Instructions for the task: Repeat the lines from the line containing "vectorization" to the line containing "z-score-normalization", including both of those lines.

Records for this exercise:
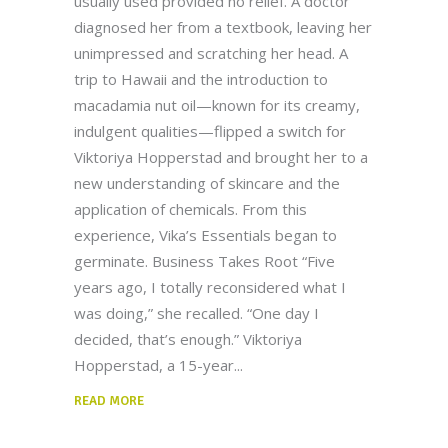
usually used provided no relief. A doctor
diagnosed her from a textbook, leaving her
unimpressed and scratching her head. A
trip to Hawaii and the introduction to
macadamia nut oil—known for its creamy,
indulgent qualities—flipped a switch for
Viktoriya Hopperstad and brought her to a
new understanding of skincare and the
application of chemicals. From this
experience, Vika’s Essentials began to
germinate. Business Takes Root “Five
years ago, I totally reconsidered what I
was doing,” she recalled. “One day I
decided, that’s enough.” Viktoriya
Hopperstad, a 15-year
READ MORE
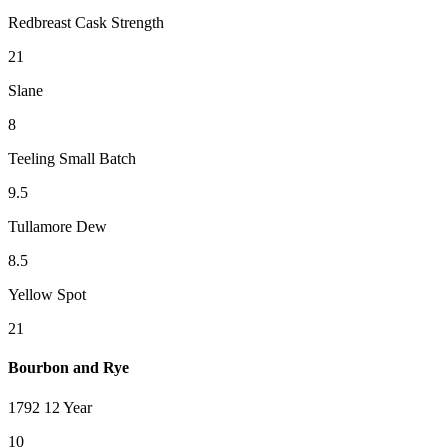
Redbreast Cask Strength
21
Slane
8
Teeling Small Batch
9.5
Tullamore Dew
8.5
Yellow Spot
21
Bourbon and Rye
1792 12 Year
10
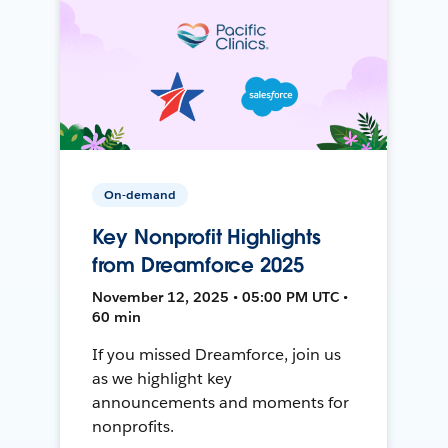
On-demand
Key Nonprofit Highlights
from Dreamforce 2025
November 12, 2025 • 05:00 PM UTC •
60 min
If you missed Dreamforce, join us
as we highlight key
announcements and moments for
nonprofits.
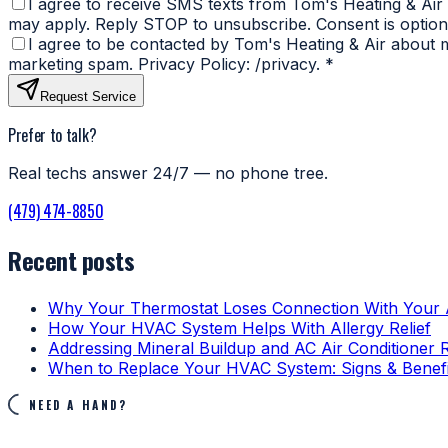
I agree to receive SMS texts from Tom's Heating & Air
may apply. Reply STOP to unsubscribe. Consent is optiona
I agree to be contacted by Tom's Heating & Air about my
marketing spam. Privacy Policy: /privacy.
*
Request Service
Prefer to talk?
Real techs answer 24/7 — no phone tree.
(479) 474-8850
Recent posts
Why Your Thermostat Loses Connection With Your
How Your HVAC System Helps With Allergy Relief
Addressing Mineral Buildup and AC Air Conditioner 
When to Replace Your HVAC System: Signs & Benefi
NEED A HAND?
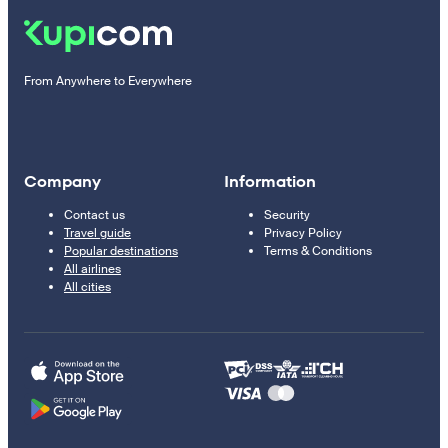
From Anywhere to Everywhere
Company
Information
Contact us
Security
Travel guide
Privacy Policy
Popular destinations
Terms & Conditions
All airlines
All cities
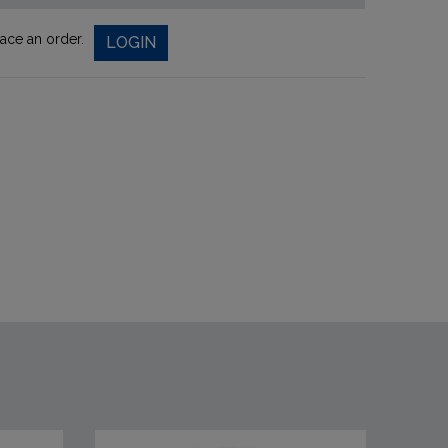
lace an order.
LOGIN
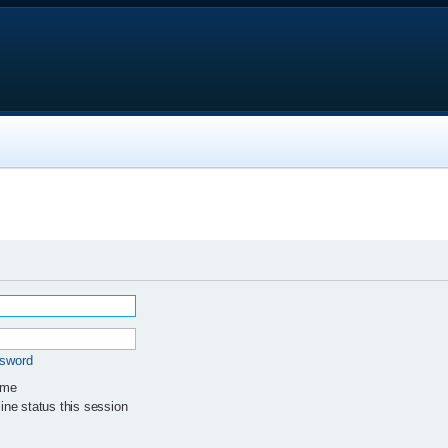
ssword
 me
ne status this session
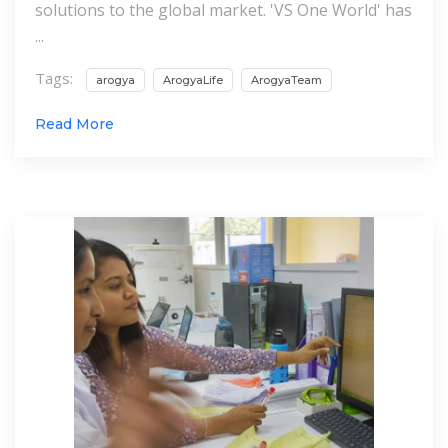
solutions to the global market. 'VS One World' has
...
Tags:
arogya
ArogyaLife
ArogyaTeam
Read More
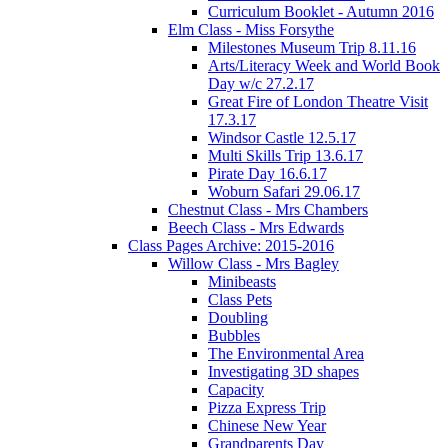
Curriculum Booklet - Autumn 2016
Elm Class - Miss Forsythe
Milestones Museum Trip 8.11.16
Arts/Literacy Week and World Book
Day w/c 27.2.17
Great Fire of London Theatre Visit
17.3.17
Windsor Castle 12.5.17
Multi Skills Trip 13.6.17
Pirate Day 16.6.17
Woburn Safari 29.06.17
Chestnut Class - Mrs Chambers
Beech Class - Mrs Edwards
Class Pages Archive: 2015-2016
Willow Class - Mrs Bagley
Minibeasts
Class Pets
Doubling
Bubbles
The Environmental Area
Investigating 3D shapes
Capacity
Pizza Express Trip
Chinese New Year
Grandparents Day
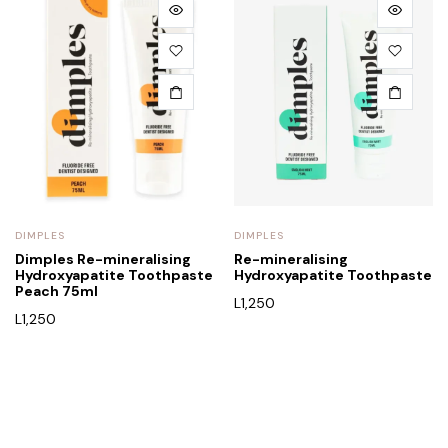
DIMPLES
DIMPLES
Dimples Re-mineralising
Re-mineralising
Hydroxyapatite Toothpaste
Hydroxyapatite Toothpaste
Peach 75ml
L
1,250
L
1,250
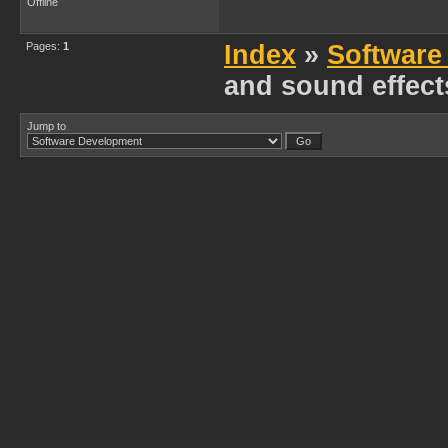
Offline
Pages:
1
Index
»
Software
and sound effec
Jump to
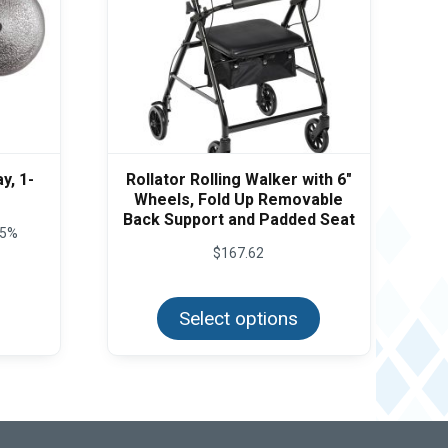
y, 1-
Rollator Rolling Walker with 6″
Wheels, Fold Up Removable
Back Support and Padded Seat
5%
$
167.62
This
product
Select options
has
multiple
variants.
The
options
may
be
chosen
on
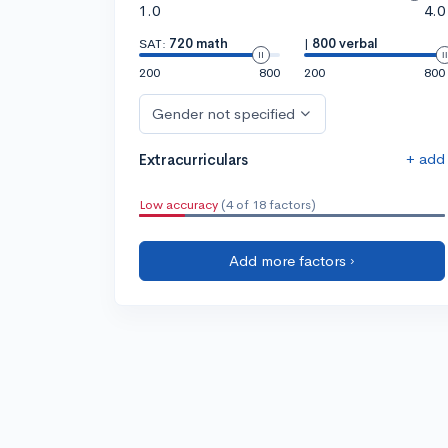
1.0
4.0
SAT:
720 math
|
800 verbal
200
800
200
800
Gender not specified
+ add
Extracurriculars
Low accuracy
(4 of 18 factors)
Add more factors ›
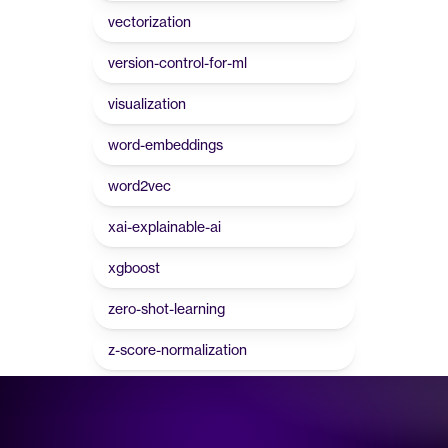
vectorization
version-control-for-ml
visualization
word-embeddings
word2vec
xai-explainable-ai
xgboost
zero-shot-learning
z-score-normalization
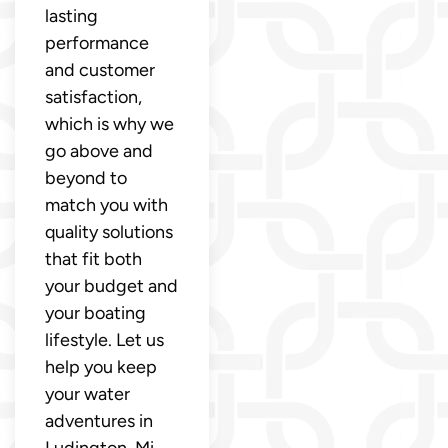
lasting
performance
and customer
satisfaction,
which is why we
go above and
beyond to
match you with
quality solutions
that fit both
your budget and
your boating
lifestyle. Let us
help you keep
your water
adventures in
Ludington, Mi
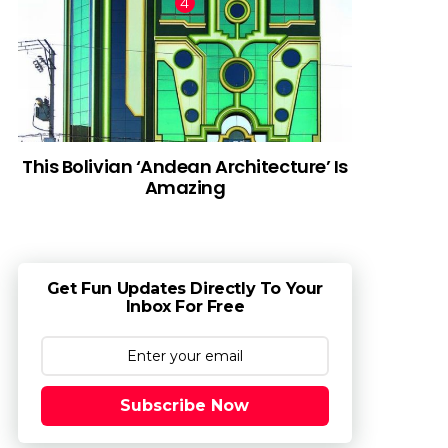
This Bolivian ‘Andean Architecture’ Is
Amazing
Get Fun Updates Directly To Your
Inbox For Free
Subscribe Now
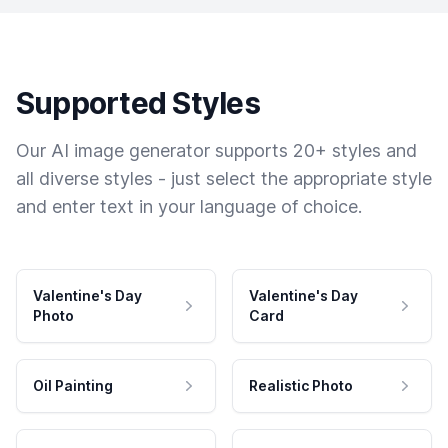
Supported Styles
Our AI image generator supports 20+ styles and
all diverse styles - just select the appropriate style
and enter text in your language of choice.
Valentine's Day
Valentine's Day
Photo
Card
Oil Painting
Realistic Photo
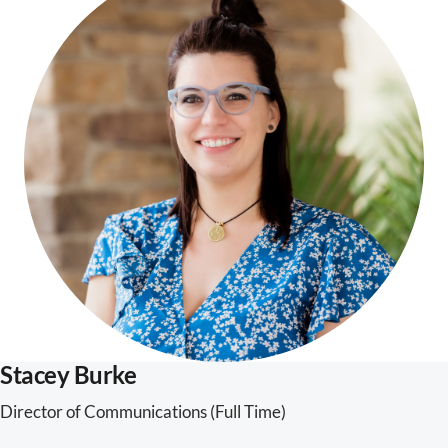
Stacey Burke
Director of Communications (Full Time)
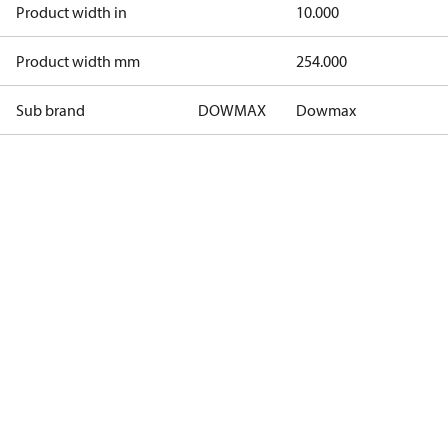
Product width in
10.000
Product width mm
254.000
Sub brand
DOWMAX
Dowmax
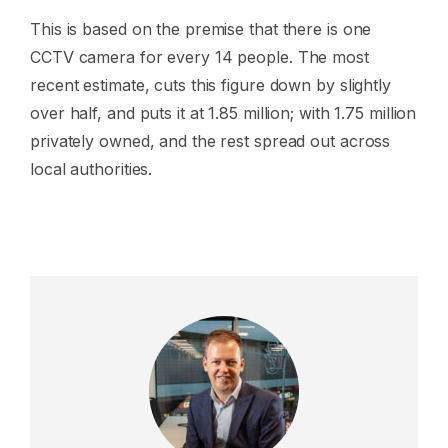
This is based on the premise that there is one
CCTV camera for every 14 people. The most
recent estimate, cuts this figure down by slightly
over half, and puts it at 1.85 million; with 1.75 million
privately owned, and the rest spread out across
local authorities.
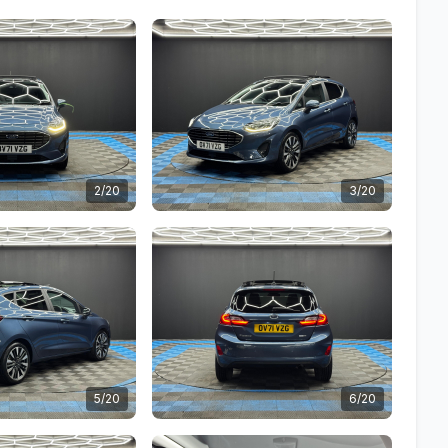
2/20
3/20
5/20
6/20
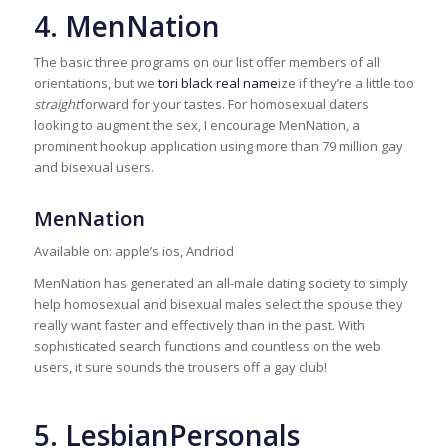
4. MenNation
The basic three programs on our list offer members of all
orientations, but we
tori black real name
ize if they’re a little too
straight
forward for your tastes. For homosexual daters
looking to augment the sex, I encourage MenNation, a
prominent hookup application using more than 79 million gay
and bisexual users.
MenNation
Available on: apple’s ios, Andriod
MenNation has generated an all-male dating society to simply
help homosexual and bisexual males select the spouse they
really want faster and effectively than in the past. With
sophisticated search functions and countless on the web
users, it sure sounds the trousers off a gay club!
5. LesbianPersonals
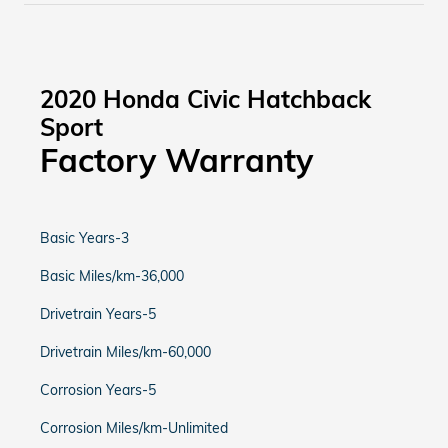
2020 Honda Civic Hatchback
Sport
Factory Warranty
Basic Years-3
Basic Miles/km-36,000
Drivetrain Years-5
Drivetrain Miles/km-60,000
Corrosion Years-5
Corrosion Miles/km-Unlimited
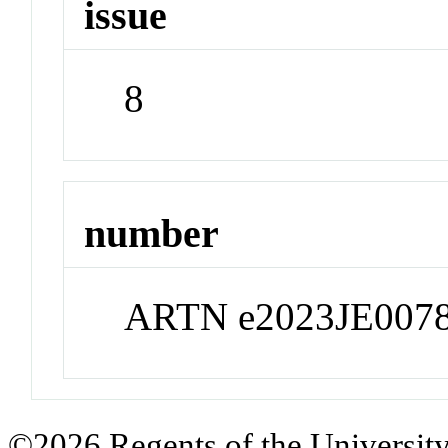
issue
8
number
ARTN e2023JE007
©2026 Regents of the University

Output below:
vectorization
version-control-for-ml
visualization
word-embeddings
word2vec
xai-explainable-ai
xgboost
zero-shot-learning
z-score-normalization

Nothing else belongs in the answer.